§ **Exercise requirements**
(a) According to the Totally Tooned In page, on what date did the series make its American television debut on Antenna TV?
(b) Translate this sentence from the Totally Tooned In page into Spanish: "It was created and executive produced by Rob Word."
(c) From the Totally Tooned In page, reproduce the text between "Original release" and "June 30, 2024.", inclusive.

§ **Passage for review**
- Genre: Animation Anthology
- Created by: Rob Word
- Narrated by: Steve Howey
- Theme music composer: Dana Walden
- Composer: Sydney Lehman
- Country of origin: United States
- Original language: English
- No. of seasons: 1
- No. of episodes: 65

Production
- Executive producer: Rob Word
- Producers: Phil May; Joseph Shields;
- Running time: 22 minutes
- Production companies: Associated Images Columbia TriStar International Television

Original release
- Network: Syndication (worldwide) Antenna TV (United States)
- Release: April 12, 1999 – February 17, 2000

= Totally Tooned In =

Totally Tooned In is an American syndicated television animated cartoon compilation series consisting of theatrical cartoons from the animation studios Screen Gems and UPA. It was created and executive produced by Rob Word. The series was produced by Columbia TriStar International Television (now known as Sony Pictures Television) from 1999 to 2000 and broadcast in several international markets before making its American television debut on Antenna TV on January 8, 2011, where it continued to air until 2015. It began airing on MeTV Toons on June 30, 2024.

== Format ==
Each episode includes three full-length cartoons from the 1930s to the 1950s, including 52 out of the 53 theatrically distributed Mr. Magoo cartoons (13 episodes used repeats), and short clips from other cartoons. The cartoons were remastered from the original 35 mm movie film elements.

§ **Material supplied**

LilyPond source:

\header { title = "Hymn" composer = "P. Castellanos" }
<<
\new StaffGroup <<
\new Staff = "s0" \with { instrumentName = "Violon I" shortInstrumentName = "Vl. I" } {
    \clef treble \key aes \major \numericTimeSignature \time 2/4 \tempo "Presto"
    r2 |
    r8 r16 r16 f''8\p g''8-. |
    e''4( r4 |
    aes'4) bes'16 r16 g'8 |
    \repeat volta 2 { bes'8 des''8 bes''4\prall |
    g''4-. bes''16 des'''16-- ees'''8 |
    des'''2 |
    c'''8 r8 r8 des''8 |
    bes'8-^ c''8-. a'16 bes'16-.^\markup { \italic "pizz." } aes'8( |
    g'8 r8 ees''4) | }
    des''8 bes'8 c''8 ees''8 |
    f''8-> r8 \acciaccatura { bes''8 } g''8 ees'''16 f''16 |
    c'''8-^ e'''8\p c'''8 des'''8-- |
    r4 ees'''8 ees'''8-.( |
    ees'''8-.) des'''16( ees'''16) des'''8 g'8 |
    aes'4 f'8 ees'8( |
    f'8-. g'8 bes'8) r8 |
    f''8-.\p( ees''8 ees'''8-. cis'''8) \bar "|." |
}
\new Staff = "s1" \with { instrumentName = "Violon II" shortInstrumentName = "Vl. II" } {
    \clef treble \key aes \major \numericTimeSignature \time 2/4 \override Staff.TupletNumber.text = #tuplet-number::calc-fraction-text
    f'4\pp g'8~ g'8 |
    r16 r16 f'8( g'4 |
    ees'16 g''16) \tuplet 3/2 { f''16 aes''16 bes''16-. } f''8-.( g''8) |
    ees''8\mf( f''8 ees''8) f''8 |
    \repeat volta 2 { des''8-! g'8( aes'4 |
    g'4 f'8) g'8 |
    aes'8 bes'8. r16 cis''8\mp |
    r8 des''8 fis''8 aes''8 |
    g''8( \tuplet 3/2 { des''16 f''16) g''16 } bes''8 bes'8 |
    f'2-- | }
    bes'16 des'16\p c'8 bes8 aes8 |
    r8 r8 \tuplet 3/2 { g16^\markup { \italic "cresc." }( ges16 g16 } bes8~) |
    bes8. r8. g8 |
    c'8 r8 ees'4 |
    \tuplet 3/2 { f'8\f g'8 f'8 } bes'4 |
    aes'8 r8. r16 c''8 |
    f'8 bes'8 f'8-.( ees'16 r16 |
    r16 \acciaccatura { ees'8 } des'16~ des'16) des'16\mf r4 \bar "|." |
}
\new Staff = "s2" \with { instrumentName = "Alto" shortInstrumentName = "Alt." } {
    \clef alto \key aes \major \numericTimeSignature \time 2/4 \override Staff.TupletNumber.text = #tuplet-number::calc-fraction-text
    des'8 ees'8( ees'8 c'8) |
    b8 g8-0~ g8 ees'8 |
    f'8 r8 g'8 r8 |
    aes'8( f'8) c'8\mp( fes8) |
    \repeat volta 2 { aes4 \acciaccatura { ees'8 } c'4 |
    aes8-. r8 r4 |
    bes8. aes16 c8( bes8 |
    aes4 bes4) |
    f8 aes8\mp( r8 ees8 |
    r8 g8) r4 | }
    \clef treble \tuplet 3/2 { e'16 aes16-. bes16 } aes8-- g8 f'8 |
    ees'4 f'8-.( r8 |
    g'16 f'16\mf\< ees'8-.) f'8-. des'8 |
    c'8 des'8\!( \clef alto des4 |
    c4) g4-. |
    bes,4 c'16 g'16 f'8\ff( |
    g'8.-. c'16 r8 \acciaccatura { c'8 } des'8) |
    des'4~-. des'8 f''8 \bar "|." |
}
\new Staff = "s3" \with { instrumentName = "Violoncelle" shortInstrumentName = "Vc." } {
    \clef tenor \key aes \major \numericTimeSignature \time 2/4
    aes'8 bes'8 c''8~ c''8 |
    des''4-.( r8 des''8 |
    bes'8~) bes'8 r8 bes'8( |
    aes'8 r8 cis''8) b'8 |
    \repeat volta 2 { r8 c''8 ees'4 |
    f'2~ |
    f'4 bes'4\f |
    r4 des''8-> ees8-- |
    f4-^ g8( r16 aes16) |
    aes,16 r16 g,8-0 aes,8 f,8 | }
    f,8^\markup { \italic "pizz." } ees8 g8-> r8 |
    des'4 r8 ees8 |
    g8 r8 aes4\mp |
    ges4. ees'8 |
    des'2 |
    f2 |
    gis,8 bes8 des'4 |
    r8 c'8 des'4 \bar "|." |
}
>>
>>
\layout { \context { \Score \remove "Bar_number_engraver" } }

§ **Answers in order**
(a) January 8, 2011

(b) Fue creada y producida de forma ejecutiva por Rob Word.

(c)
Original release
- Network: Syndication (worldwide) Antenna TV (United States)
- Release: April 12, 1999 – February 17, 2000

= Totally Tooned In =

Totally Tooned In is an American syndicated television animated cartoon compilation series consisting of theatrical cartoons from the animation studios Screen Gems and UPA. It was created and executive produced by Rob Word. The series was produced by Columbia TriStar International Television (now known as Sony Pictures Television) from 1999 to 2000 and broadcast in several international markets before making its American television debut on Antenna TV on January 8, 2011, where it continued to air until 2015. It began airing on MeTV Toons on June 30, 2024.